「RL360(ロイヤルロンドン)の積立を解約したいのですが、どうすればいいですか」
この相談が、私のところには何年も途切れることなく届いています。多い時期は毎日3件以上、年末年始の休みだけで10件を超えたこともありました。
私は数千万円を騙された経験があり、大阪府知事認可の不動産会社を20年経営し、投資副業サロン「コアメンバー」を12年目まで運営してきました。累計500名を超えるメンバーと、その外側から藁をも掴む思いで相談に来られる方の話を、ずっと近くで聞いてきた立場です。
この記事に、解約で差し引かれる3つのコストから、IFA(海外の独立系金融アドバイザー会社)の調べ方、手続き、確定申告までをまとめました。先に立場を明かします。私は解約推進派ではありません。無理なく満期まで同じ金額で積み立てられるなら、それが一番です。なお私は販売も勧誘も、譲渡のお取次のお手伝いも一切行っていません。
なぜRL360の解約相談がこれほど絶えないのか
RL360(旧ロイヤルロンドン)は英国王室属領マン島の保険会社です。月々の積立で海外ファンドに投資する「オフショア積立投資」つまり海外の商品を使った長期積立の代表格として、2010年代前半から中盤に日本人へ数多く勧誘されました。
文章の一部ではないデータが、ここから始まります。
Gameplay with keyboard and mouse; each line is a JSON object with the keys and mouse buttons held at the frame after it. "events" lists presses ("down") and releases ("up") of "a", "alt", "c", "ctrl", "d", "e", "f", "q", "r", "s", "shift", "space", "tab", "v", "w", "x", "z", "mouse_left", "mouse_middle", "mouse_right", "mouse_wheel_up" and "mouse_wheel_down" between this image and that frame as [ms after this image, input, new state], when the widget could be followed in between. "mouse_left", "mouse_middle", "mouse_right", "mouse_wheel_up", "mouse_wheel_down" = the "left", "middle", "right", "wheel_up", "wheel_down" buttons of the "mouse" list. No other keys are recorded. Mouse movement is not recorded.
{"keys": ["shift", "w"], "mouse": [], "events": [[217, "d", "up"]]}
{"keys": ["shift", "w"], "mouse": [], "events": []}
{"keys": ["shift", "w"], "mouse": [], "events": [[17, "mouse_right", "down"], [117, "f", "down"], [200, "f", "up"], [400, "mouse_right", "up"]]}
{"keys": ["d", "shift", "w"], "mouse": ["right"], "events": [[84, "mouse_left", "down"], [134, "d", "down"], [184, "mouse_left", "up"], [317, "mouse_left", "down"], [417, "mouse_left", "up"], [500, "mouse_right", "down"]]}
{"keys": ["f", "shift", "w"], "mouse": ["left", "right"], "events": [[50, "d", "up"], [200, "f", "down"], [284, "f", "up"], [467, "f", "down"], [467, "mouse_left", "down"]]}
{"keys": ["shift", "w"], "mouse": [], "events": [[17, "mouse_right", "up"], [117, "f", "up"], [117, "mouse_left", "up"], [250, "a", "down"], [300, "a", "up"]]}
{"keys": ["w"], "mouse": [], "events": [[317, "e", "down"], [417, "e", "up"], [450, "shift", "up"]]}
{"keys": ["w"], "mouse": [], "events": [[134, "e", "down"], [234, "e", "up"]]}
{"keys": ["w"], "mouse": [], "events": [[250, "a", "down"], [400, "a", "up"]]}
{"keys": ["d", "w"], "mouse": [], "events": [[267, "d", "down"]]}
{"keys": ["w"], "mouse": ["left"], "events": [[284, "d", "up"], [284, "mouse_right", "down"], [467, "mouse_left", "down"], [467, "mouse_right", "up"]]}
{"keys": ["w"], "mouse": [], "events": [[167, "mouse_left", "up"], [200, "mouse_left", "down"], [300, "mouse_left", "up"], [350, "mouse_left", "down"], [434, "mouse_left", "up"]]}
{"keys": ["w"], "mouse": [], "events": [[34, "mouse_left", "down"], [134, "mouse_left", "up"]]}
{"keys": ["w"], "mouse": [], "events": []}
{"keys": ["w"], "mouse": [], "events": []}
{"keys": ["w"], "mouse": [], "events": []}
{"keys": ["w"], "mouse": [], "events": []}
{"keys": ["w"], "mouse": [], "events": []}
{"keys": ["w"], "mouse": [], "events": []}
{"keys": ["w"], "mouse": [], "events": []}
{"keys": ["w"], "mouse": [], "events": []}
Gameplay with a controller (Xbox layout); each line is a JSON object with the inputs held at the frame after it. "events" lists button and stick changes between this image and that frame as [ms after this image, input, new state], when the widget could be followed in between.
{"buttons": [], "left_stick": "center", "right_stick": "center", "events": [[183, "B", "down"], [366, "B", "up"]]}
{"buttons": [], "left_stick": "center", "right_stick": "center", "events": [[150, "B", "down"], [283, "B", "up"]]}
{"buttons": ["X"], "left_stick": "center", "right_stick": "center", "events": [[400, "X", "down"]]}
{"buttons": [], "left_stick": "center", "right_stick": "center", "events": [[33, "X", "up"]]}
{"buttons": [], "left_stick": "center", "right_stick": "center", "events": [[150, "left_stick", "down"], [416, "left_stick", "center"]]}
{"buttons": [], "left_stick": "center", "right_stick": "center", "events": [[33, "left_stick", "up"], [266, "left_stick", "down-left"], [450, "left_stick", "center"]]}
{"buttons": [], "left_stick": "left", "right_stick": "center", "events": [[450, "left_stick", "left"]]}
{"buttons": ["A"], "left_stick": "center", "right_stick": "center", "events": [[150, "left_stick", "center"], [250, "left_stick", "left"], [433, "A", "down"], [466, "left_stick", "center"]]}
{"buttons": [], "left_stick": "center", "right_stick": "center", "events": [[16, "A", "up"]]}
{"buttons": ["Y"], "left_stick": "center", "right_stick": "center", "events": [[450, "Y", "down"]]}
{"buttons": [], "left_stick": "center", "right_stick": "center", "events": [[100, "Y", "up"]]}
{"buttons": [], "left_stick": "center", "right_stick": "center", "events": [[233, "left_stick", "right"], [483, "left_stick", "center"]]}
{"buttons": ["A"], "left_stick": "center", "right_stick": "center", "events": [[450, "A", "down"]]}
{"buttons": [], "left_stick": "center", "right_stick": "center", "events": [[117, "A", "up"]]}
- 主力商品は「Quantum(クオンタム101)」や「Regular Savings Plan(RSP)」
- 契約期間は15〜25年で、途中変更はできない
- 初期口座期間は契約から18〜24ヶ月分の積立
- 手数料は初期口座に年6%、貯蓄口座に年1.5%、加えてファンドの信託報酬
- 日本の金融庁の認可は受けていない
そしてRL360は2026年5月末で日本人の新規口座受付を停止しました。すでに契約している方に残っているのは、継続するか解約するかの判断だけです。
勧誘の場で語られていた嘘
相談者から聞く話は驚くほど似ています。紹介元はFP(ファイナンシャルプランナー)、保険代理店の経営者、自称コンサルタント。説明の中身はこうです。
- 平均年利8%以上で運用できている
- 25年で契約して最初の5年から10年払えば、あとは停止しても減額しても問題ない
- 積立を止めてもプランの価値には影響がない
- 3年目以降は減額も停止も自由にできる
- 支払期間が5年から選べることは伝えず、最低積立額は月500米ドル以上だと決めつける
- 手作りのエクセルで右肩上がりのグラフを見せる
結果はどうか。私の周りにはRL360を5年以上契約している人がたくさんいますが、支払った額より増えているという話をほとんど聞きません。年末年始に相談をいただいた方々も、2013年から2016年に契約して積立を継続していたにもかかわらず全員がマイナス運用。5年目に300万円になるはずが200万円にも届かない、という相談も珍しくありません。2014年以降は世界中の株価が上がっていた時期ですから、原因は相場ではなく手数料の高さと運用成績の不安定さです。
RL360積立あるある
・契約時の紹介者と連絡が取れない
・解約したい旨を伝えた途端に連絡が取れなくなった
・自分のIFAがどこか分からない
・家族が契約しているので解約させたい
・紹介者の説明が嘘だらけだった
解約したいと伝えたら「契約後2年以内は解約できないと言ったはずだ」「多くの人に迷惑がかかるのが分からないのか」と逆に怒られた、という相談もありました。24ヶ月以内に解約されると自分に入るはずの紹介報酬が消えるため、必死で止めにかかるのです。3年を超えていれば痛みがないので、あっさり教えてくれることもあります。早期解約で困るのは契約者ではなく紹介者だけです。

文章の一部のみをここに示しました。